Men who don't want to be men, or masculine, only have one place to go. But even if every fibre of their being tells them that their sex is wrong, it doesn't make them the opposite sex.

I totally understand how gender dysphoria forces them into this position. And I have bottomless empathy. Truly. It must be a fricken nightmare.

But it has nothing to do with actual women.

Men who have gender dysphoria, men who want to be women, men who have a profound affinity with women - aren't women.

The only shared experience is if they pass 100 percent and therefore experience sexism, but sexism on a more superficial level.

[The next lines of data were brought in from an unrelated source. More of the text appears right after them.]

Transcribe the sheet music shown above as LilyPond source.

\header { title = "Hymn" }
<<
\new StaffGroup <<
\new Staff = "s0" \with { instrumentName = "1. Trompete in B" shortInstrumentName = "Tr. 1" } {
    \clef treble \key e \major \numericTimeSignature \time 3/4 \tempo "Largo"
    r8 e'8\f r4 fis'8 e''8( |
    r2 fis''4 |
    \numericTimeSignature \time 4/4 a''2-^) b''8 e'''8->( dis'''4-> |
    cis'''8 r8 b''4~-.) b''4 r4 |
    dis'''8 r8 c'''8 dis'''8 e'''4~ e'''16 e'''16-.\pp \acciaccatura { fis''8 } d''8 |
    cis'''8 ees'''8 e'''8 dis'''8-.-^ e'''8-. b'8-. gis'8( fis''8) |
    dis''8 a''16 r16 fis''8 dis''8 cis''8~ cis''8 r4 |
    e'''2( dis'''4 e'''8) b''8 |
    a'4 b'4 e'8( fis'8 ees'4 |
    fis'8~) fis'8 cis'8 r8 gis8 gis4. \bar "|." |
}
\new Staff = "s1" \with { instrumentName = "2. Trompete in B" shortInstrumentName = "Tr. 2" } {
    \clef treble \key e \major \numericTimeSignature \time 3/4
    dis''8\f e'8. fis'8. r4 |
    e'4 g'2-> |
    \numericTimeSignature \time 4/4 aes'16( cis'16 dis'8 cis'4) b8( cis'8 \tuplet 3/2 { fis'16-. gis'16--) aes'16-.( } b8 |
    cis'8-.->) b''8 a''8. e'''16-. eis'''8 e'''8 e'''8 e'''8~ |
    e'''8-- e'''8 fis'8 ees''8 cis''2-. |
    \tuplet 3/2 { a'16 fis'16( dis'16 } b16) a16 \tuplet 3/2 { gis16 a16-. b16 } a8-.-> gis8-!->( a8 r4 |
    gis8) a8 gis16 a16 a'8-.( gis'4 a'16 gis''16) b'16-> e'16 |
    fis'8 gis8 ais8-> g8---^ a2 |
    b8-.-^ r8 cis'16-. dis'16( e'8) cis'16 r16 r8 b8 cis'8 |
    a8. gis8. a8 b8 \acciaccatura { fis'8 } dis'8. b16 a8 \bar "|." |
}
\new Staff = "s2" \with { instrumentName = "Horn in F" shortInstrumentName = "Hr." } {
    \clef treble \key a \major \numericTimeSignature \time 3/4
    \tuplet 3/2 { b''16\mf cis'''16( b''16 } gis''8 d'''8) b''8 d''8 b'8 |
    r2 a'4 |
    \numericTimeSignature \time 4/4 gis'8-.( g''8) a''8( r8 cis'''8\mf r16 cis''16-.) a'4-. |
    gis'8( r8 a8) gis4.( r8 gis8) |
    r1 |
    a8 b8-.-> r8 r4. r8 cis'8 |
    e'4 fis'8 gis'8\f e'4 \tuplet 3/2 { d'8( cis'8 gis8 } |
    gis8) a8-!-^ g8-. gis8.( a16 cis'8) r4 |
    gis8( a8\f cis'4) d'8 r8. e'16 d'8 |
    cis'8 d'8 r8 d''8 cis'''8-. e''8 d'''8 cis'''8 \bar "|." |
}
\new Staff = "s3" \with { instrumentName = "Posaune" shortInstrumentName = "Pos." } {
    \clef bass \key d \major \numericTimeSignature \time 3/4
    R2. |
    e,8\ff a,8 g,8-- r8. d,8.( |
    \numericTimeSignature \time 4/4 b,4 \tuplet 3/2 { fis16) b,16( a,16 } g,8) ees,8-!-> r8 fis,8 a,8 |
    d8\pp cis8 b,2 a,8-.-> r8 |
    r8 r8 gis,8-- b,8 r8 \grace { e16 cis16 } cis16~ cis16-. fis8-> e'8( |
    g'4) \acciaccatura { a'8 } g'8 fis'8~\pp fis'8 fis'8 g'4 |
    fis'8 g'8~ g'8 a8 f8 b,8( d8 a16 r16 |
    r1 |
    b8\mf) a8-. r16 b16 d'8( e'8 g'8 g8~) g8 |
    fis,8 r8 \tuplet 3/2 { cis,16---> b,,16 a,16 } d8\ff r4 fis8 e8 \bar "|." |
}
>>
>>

I. E not related to their actual biology. (childbirth, maternity protocols, pregnancy, the mummy penalty, men being the default for health care symptoms, etc, etc).

Is there common ground? Yes, of course. Especially if their affinity for women takes feminism into account.

And that, to me, is the case for transwomen.

But you have to be able to exclude them from all the misogynists, bullies, and fetishists.

And until someone finds a way to do that, the only distinction women can make is sex.

And even then, this is only a viewpoint from the transwomen's side.

Many women will have a visceral reaction to a man in their space, even if he is completely harmless and suffering from gender dysphoria.